# Work instruction
The answer must consist of every line below that contains the word "oranı".

(Stored data entries)
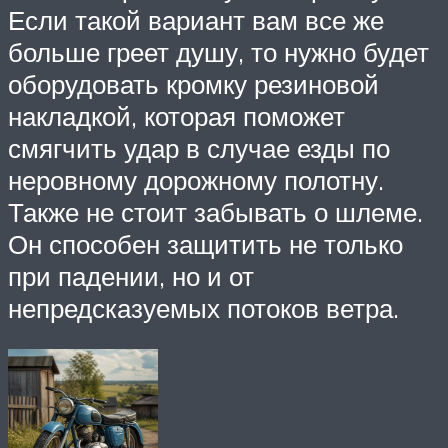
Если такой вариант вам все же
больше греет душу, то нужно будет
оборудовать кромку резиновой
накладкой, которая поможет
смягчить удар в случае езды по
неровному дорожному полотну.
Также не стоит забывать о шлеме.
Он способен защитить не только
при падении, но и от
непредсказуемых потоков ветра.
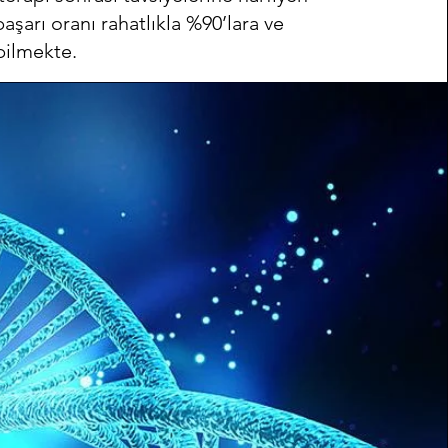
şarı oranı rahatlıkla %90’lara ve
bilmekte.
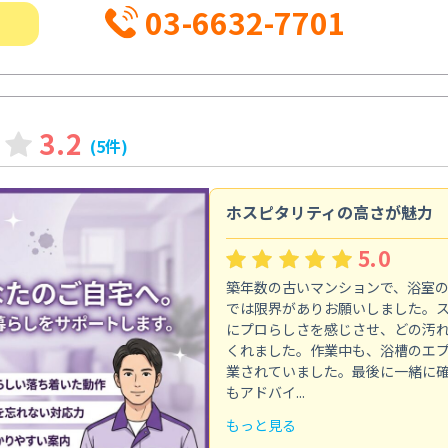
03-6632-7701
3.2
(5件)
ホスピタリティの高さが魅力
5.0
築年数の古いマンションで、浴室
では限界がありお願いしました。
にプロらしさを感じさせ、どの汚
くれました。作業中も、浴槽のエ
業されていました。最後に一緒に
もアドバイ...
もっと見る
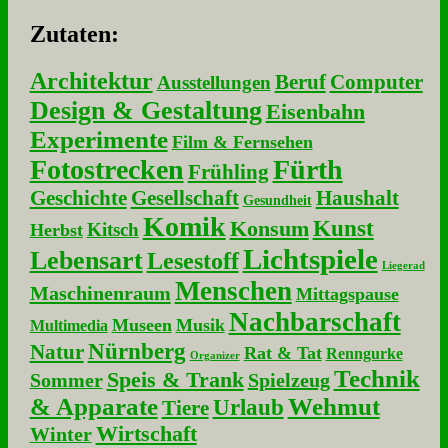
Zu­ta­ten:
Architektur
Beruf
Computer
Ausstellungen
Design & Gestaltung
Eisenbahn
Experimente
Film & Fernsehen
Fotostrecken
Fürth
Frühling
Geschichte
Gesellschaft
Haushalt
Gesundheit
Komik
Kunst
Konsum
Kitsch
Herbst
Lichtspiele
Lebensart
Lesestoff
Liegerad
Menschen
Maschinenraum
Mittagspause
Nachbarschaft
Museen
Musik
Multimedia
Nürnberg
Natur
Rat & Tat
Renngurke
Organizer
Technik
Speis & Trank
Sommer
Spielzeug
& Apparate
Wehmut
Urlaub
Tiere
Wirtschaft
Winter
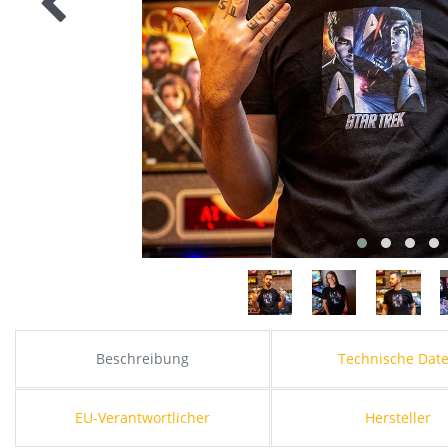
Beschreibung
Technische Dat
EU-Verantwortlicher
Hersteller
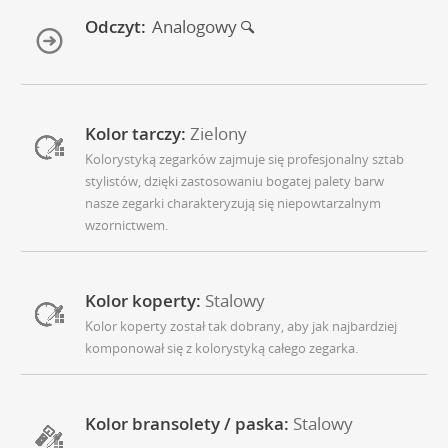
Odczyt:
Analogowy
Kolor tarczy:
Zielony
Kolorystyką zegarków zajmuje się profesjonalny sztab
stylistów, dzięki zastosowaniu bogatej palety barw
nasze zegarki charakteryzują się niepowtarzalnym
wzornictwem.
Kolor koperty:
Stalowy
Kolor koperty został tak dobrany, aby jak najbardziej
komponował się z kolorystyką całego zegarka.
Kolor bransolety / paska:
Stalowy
==
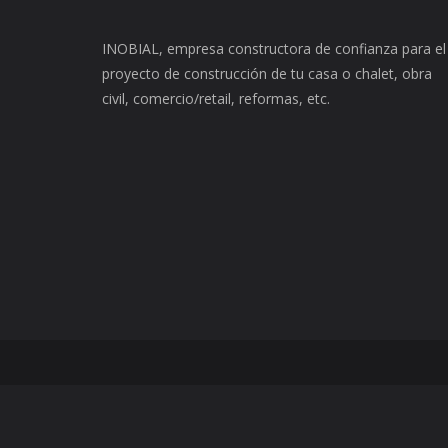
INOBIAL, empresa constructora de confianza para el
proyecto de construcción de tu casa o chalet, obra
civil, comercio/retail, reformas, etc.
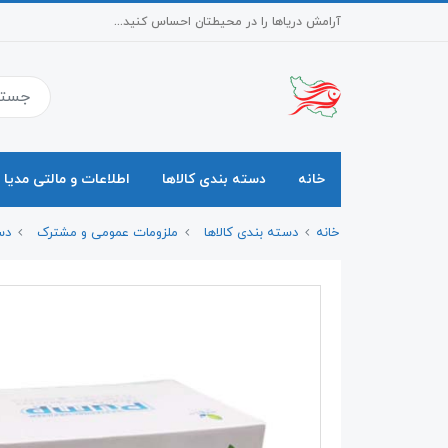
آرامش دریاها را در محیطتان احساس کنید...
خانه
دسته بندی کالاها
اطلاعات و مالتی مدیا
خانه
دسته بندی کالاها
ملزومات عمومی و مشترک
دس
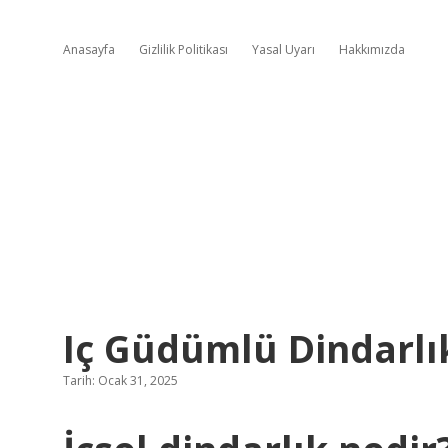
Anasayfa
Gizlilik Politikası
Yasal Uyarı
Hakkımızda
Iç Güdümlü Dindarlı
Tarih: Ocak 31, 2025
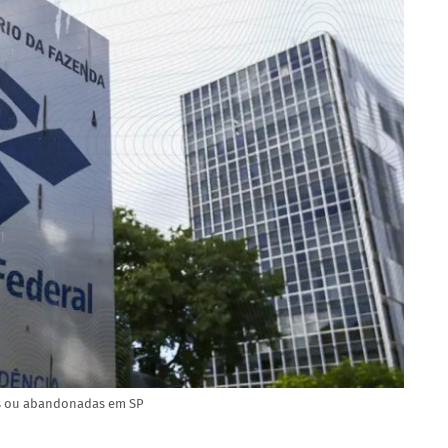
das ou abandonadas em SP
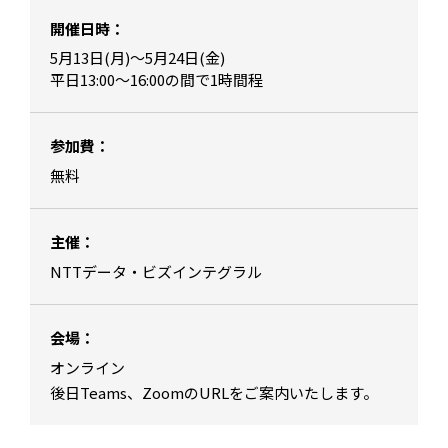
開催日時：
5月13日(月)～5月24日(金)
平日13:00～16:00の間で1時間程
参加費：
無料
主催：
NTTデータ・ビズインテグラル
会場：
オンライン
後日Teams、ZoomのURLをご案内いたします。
---
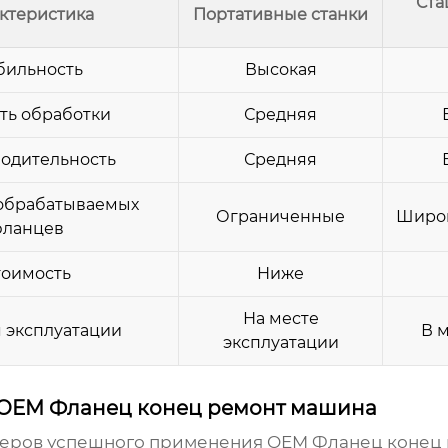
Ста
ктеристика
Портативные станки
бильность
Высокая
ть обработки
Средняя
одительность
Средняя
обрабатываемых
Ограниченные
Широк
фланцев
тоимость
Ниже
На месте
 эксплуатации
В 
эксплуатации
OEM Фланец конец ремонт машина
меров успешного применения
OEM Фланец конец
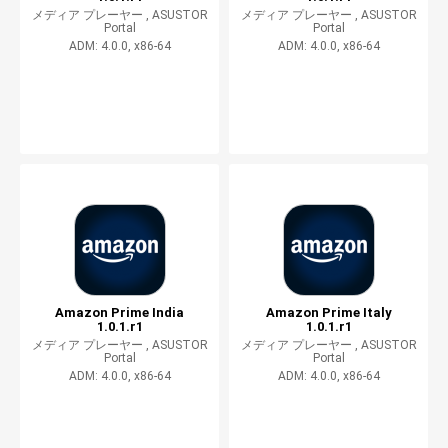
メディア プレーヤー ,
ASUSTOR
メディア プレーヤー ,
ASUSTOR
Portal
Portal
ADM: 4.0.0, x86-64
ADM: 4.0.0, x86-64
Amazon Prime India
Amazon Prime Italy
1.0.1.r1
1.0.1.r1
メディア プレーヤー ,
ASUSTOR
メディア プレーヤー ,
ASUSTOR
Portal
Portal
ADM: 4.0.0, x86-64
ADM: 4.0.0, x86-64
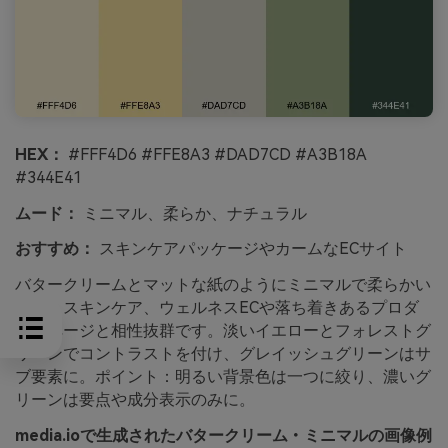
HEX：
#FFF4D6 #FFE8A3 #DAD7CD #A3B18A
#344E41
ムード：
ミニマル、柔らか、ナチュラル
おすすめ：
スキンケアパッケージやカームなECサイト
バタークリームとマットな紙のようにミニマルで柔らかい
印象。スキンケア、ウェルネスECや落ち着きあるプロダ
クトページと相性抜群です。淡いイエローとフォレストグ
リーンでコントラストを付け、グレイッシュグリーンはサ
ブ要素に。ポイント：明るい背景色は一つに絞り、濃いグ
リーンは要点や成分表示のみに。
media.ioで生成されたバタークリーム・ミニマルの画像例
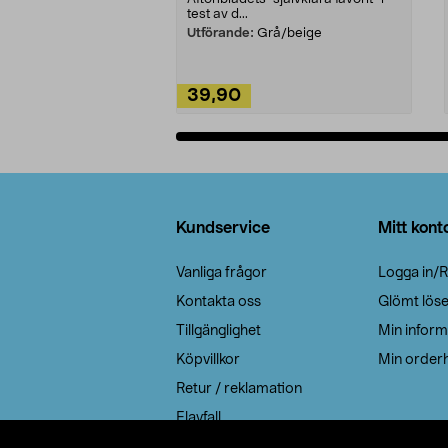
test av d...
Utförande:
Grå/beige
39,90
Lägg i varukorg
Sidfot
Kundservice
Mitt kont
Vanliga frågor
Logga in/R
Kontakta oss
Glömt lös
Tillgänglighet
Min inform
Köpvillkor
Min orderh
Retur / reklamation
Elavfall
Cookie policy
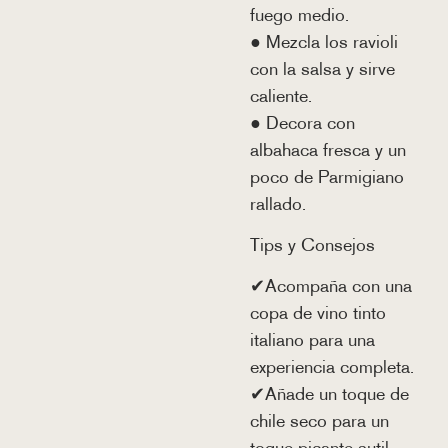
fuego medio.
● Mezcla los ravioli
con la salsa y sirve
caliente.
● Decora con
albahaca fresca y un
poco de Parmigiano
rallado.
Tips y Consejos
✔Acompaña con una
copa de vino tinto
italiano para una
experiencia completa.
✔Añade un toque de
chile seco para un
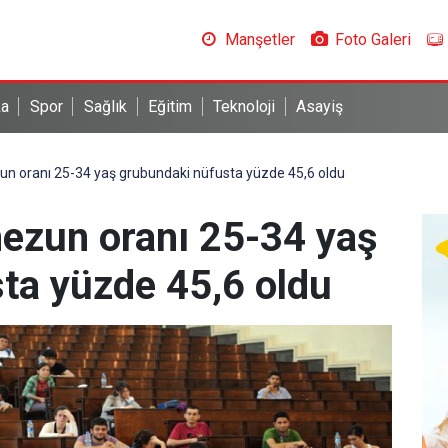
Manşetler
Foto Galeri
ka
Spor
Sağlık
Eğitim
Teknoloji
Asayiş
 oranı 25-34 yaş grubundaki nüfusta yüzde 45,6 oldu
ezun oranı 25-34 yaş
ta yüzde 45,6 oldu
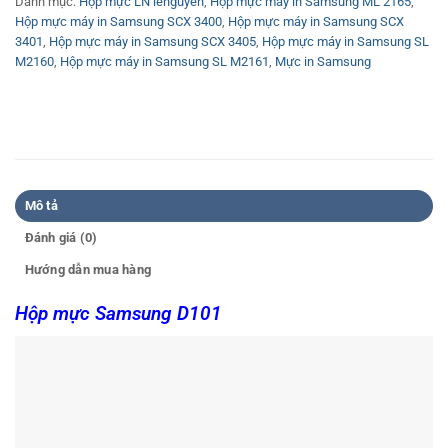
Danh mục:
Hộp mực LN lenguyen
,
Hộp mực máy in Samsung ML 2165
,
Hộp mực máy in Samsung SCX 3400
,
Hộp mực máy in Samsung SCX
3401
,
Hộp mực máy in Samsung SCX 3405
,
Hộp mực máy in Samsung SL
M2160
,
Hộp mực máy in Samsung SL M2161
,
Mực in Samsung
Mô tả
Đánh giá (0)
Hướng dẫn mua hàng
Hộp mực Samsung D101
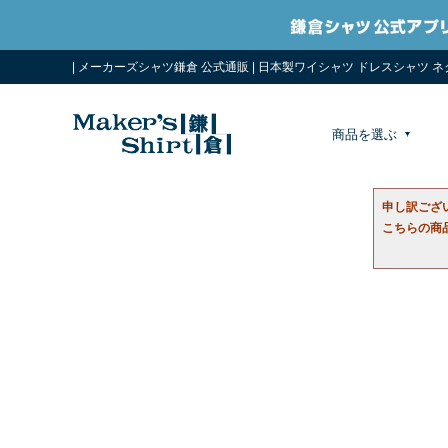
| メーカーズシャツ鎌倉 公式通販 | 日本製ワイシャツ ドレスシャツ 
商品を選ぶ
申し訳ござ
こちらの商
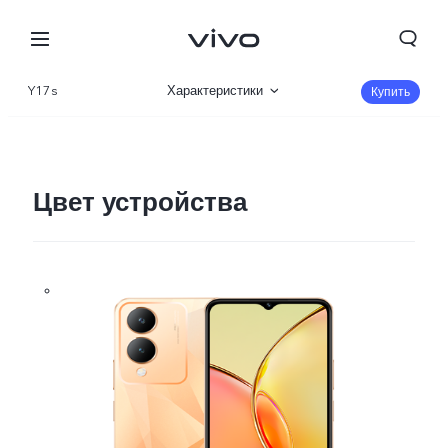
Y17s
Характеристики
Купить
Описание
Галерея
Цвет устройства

# Solution for this task
şarı oranı rahatlıkla %90’lara ve
 oranı 25-34 yaş grubundaki nüfusta yüzde 45,6 oldu
ezun oranı 25-34 yaş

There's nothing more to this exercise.